EP: Expert Parallelism—a distribution strategy where different experts are placed on different GPUs, requiring tokens to be routed to the correct GPU.
Parallel Folding: A technique in this paper that decouples attention and MoE layer parallelism configurations, breaking the traditional constraint that Expert Parallelism must equal Data Parallelism.
DeepEP: An optimized communication library/dispatcher for handling the complex all-to-all token routing required in Expert Parallelism.
Grouped GEMM: A matrix multiplication kernel that can handle multiple GEMM operations of varying sizes simultaneously, essential for the uneven workload of MoE experts.
Three Walls: The three coupled constraints in MoE training defined by the authors: Memory Wall, Communication Wall, and Compute Efficiency Wall.
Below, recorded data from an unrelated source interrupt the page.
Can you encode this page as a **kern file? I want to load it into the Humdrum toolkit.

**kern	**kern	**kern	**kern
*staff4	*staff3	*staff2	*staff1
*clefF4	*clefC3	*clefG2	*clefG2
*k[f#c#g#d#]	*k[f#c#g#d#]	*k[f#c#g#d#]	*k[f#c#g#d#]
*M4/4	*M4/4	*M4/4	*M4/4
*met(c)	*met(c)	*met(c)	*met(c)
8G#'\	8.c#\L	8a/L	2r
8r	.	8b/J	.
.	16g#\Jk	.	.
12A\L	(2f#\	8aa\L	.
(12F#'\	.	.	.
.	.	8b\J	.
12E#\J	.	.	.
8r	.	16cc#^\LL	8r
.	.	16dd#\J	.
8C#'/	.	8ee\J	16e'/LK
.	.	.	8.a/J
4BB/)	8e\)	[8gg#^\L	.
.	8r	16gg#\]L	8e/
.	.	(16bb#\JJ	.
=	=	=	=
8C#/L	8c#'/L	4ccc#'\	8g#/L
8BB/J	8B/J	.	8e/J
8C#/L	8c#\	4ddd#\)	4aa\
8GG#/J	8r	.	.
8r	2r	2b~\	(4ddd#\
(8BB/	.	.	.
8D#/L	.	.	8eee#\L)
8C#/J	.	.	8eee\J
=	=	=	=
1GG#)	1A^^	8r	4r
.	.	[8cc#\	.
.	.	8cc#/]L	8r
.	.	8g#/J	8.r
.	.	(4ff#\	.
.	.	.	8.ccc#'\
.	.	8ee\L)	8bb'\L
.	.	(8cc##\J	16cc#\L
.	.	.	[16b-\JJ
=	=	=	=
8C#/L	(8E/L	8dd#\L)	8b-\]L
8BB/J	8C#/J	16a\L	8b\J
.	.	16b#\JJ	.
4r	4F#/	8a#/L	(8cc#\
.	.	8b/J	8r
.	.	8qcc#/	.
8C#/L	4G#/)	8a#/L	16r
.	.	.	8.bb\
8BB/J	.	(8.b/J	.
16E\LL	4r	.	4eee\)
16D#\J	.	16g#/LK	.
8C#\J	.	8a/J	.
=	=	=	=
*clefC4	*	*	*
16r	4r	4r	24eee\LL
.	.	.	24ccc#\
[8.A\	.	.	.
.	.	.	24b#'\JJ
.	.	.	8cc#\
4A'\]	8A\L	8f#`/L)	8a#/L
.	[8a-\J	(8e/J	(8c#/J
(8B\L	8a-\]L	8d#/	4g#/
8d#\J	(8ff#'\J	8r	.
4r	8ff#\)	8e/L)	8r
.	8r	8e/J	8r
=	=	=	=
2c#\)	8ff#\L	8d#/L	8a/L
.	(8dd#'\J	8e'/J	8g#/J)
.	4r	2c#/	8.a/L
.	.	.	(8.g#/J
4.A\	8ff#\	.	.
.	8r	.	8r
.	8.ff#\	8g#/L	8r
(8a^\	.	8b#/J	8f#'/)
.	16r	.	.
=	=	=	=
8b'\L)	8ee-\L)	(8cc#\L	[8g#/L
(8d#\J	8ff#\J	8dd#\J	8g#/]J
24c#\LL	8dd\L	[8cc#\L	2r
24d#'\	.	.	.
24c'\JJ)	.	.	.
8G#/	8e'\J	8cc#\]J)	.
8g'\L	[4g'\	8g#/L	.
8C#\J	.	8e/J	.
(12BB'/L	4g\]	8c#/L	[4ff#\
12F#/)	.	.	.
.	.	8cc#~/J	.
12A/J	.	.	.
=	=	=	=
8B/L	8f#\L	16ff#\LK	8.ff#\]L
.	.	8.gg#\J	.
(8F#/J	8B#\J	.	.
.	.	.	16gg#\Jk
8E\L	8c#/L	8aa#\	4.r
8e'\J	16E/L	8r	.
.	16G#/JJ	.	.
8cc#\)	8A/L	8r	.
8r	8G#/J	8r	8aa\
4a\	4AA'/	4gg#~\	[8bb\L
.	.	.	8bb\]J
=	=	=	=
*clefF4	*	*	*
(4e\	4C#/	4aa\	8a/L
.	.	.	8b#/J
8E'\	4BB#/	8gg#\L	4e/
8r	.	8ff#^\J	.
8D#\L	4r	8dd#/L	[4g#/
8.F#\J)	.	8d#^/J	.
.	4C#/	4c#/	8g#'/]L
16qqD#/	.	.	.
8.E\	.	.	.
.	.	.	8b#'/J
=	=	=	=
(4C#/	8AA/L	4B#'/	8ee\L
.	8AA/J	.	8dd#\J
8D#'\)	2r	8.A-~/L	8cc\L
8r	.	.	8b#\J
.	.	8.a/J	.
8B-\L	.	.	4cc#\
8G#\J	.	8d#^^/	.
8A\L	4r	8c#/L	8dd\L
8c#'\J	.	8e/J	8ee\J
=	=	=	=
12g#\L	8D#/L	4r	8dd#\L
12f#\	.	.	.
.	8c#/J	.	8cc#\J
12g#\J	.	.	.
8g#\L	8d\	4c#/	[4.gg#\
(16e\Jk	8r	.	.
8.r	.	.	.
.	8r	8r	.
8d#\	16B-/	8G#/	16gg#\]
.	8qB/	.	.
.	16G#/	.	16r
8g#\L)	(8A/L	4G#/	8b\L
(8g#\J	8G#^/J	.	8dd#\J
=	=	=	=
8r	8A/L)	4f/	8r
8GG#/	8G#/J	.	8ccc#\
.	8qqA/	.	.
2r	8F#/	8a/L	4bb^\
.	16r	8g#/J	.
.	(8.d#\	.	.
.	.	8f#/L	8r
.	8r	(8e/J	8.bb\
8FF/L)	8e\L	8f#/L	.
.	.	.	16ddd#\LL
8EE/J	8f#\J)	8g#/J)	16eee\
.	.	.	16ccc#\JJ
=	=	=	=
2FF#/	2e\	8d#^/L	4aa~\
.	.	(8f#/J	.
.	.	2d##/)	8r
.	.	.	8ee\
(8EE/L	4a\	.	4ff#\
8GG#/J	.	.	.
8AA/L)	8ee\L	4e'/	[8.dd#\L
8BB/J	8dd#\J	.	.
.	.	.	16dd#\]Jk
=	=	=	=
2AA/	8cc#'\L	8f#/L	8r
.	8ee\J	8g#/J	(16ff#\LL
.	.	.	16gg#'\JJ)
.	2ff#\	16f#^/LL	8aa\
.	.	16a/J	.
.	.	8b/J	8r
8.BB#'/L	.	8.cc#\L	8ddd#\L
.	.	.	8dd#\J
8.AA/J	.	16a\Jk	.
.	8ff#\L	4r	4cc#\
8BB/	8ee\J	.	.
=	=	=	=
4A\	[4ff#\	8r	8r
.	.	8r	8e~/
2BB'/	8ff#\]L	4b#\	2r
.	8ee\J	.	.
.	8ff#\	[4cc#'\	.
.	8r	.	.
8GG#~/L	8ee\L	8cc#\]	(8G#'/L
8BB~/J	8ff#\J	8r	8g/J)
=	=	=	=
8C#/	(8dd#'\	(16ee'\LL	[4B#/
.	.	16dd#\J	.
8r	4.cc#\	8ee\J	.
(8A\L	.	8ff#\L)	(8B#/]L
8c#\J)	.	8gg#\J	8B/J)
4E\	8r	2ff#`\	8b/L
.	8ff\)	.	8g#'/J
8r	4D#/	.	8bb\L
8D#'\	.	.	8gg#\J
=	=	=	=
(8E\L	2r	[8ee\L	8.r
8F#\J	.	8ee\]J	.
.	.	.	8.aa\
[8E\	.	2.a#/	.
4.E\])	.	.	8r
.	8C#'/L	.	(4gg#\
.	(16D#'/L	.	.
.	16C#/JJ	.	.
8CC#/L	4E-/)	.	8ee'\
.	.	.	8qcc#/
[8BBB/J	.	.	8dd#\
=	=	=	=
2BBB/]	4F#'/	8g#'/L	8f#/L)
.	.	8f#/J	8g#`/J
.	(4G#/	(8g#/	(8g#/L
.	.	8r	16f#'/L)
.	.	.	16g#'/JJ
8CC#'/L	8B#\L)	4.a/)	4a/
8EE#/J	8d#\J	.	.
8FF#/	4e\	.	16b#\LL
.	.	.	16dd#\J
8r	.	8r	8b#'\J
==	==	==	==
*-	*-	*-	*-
TFLOPS: Trillions of Floating Point Operations Per Second—a measure of raw computational throughput.
FP8: 8-bit Floating Point—a reduced precision number format that lowers memory usage and speeds up math compared to 16-bit or 32-bit formats.
NVFP4: NVIDIA 4-bit Floating Point—an even lower precision format supported by newer hardware for extreme efficiency.
All-to-All: A collective communication operation where every GPU sends distinct data to every other GPU; used here for routing tokens to experts.